Oct 08

Cool Stuff in Foreign Realms

Open Source projects are often like parallel worlds. People reach the same conclusions, attempt similar solutions and are typically blissfully unaware of each other’s existance.

Here are two projects that came to my attention this week:

  • Via Planet KDE I stumbled on Krazy. It’s neat if not somewhat depressing that even if C++ parsers are finally becoming accessible all this is still Perl.
  • Helpful comment on my previous entry pointed me to dead method hunting in OpenOffice.

Uncool Open Source Rant

Reason I switched to linux was because it seemed like a developer’s dream come true. Compilers are a package manager operation away (and generally aren’t tied to OS versions, I’m looking at you Apple), everything can be recompiled to address any particular concerns and there are crapload of weird languages to write your software in. This is especially awesome when compared to a typical proprietory software stack where one can’t easily fix problems that involve multiple components due to licensing issues or due to not having the code available(or due to not having the development environment available).

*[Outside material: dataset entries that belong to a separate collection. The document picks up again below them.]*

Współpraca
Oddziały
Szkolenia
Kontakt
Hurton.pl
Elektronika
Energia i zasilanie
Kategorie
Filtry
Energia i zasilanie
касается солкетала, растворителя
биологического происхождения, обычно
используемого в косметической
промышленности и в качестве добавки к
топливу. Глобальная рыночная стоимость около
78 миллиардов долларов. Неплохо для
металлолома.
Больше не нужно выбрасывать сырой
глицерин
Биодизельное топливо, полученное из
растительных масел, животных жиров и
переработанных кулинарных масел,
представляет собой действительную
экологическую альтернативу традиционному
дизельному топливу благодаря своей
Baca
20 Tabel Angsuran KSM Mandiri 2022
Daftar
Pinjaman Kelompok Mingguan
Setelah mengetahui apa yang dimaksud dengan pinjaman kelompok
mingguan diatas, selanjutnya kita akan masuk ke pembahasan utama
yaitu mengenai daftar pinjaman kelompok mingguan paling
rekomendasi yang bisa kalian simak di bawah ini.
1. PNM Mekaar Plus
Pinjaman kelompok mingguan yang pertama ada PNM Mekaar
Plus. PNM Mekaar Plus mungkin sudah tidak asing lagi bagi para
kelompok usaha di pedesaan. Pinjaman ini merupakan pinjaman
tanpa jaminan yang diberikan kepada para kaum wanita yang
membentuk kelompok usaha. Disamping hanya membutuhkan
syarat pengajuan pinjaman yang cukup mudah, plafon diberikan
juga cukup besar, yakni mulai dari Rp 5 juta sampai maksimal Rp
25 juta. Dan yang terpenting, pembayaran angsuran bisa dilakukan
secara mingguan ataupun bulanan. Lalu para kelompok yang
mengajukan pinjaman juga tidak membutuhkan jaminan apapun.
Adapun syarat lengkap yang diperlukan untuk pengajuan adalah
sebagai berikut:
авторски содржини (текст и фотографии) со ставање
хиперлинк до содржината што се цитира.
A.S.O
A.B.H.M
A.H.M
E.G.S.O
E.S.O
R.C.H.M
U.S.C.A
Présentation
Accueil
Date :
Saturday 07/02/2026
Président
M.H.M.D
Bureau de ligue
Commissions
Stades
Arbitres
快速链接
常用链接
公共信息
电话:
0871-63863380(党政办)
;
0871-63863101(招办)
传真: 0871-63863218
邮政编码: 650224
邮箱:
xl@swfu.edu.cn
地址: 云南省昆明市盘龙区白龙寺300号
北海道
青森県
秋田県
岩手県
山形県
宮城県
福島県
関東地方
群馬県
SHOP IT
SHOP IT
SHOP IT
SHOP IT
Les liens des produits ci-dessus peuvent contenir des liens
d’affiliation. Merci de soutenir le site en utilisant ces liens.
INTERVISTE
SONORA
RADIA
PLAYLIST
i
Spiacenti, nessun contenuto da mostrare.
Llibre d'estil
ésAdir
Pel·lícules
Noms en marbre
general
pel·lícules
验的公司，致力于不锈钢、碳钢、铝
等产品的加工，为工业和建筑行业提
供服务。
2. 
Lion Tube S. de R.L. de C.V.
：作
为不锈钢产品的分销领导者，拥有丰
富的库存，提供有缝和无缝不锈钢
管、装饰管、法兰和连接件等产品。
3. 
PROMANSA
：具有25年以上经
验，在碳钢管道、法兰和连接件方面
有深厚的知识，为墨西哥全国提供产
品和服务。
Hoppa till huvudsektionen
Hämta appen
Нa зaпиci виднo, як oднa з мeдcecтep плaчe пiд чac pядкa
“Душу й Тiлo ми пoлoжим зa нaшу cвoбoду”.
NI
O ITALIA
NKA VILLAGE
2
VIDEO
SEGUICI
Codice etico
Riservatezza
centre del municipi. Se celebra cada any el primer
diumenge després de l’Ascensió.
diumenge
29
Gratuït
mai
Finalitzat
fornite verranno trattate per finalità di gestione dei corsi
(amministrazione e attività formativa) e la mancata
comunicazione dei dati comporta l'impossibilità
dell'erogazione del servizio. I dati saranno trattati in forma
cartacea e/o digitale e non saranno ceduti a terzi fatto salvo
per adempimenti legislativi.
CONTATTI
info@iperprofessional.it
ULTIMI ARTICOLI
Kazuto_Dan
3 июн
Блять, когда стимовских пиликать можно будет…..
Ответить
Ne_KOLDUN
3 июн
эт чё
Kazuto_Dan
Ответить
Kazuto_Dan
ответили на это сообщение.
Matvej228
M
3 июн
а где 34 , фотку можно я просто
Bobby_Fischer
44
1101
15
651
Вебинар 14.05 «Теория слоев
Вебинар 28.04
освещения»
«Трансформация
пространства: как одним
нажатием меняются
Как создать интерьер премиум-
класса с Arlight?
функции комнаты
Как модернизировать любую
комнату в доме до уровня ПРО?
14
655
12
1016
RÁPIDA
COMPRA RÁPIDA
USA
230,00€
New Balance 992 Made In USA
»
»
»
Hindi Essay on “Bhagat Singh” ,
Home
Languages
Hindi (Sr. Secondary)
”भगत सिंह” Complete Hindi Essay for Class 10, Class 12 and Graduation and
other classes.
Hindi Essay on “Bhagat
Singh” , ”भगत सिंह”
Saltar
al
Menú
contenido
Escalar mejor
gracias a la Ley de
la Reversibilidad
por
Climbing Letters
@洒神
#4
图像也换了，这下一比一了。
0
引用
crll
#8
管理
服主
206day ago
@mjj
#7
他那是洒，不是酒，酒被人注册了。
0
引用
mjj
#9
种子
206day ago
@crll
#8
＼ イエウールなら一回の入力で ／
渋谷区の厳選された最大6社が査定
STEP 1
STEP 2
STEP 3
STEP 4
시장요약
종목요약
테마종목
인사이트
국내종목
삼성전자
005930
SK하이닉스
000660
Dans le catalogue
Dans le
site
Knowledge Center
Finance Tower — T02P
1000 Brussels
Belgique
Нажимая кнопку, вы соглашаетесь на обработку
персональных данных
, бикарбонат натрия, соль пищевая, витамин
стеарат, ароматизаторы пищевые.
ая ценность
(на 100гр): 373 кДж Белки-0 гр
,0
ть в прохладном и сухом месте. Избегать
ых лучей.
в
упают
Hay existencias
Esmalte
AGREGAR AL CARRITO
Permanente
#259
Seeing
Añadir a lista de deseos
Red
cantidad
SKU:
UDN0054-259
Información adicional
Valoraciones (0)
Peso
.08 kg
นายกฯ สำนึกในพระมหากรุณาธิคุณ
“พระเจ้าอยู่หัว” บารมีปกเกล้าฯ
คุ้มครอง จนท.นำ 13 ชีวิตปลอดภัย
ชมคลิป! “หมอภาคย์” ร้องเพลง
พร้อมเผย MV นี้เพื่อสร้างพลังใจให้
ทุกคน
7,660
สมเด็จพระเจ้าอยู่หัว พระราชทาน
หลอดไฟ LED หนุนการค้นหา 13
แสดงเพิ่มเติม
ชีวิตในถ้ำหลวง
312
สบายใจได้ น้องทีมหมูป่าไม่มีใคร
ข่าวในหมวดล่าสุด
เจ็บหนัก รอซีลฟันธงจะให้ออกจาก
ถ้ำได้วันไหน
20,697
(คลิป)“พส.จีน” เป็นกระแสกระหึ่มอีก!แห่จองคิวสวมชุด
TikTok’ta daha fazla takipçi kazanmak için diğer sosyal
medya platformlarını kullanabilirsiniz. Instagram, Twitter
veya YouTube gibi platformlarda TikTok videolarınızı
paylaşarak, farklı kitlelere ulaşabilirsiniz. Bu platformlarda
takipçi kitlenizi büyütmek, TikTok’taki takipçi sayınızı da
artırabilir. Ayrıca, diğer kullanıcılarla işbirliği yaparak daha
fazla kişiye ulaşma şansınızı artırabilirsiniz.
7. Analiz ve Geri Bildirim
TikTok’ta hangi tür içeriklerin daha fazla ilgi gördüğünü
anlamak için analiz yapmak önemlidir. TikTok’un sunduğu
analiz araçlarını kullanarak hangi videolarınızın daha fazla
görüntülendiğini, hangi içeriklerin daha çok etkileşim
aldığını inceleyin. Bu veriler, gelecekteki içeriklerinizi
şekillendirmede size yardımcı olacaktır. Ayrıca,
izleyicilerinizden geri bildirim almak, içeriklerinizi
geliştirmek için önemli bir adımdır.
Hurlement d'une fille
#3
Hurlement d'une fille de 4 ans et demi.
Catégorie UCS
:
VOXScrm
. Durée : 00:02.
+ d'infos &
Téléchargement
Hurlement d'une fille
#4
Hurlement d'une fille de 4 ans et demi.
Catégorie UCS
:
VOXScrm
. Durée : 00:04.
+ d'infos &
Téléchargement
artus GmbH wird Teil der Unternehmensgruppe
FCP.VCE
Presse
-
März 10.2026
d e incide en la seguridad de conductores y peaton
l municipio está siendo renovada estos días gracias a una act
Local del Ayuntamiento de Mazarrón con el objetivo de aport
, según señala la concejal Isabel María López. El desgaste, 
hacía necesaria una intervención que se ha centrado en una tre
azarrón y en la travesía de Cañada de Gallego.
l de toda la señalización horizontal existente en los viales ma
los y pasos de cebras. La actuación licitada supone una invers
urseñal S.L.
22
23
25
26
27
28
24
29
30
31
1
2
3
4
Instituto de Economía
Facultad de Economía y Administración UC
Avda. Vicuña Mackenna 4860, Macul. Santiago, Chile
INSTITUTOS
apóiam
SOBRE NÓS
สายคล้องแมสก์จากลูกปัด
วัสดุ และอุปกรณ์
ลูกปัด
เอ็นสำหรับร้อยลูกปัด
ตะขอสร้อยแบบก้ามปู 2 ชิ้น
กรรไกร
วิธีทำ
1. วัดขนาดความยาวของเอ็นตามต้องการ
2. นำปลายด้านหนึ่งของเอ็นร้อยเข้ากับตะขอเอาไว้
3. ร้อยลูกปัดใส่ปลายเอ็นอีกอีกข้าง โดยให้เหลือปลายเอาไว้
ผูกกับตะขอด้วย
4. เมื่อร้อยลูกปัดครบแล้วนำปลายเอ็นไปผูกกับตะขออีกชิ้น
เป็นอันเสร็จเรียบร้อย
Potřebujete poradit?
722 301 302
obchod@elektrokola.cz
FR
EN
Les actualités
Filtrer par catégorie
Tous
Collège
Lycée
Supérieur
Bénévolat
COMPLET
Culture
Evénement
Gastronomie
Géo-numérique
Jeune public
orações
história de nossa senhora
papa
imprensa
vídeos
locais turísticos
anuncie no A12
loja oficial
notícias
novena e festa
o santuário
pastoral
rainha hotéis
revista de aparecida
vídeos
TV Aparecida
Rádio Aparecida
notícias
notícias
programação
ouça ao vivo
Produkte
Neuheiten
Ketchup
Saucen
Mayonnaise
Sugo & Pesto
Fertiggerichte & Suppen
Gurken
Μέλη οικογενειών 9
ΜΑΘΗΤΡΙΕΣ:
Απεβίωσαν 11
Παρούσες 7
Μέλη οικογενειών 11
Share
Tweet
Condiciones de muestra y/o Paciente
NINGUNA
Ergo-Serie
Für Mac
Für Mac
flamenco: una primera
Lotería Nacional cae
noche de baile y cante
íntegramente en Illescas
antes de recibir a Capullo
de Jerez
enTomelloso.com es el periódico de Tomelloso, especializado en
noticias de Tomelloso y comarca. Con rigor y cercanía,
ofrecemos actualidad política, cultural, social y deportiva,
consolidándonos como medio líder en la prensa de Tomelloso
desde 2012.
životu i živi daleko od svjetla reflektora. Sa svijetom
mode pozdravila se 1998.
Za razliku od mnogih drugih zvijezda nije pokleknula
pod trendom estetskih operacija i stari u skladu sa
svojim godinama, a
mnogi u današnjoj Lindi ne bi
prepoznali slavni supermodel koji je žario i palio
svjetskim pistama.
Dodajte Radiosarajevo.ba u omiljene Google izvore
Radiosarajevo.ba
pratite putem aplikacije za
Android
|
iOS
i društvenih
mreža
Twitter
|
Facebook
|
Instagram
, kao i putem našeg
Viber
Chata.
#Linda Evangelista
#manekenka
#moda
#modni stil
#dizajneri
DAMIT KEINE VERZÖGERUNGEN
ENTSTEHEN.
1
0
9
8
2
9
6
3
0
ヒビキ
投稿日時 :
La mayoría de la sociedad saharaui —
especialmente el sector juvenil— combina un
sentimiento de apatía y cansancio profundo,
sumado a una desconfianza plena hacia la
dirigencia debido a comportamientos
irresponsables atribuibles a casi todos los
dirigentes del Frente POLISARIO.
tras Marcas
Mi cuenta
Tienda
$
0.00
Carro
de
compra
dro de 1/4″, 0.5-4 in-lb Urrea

So one would think that Linux distributions hold the ultimate software power: unlimited pass to modify their offering to their target audience’s content.

Unfortunately my view of Linux ways is unrealistic. For example when people do friggin’ awesome work knocking down boot time to 5 seconds by hacking and slashing their way through the entire software stack involved in boottime delays, distributions claim that it’s not somethin they can seriously consider because they are too set in their ways of general purpose(and generally bloated) init systems and stock kernels(worst case: why can’t we recompile the kernel on the user’s machine or ship a couple of custom variations for common hardware out there). What’s the point of open source if we continue pretending that everything is a general purpose black box that doesn’t like to play together? It’s been two weeks and I haven’t seen a single distro bite the bullet and attempt to list 5 second boot in their goals. Come on guys, don’t you like to be challenged?

Hope someone proves me wrong.

Oct 08

“NOTE: This is not called YET. It’s just a placeholder for future changes.”

In my quest to rid Firefox of code that doesn’t do anything it is possible to screw up and delete a method that is only used by outside code. So far, I’ve hit a component that isn’t used in Firefox, methods that aren’t used in Firefox and methods that claim someone is about to use them (with a timestamp from 8 years ago). That and I discovered some code only appears to be used from BeOS or OS/2 specific ifdefs.

Not surprisingly, I had someone comment that I do some “dangerous shit”. Sure, I can see why someone would think that.

My protection: I use the try server to make sure that everything builds on supported platforms. On top of that every patch gets reviewed.

Furthermore, I would like to point out that methods that aren’t called within Firefox are less likely to be tested and correct. So if one leaves code that should only be called from other projects, it’d be appropriate if we had some unit tests for it, which would flag the code as in-use. That would let us move to the next level and setup a tinderbox to detect dead code as soon as it is orphaned.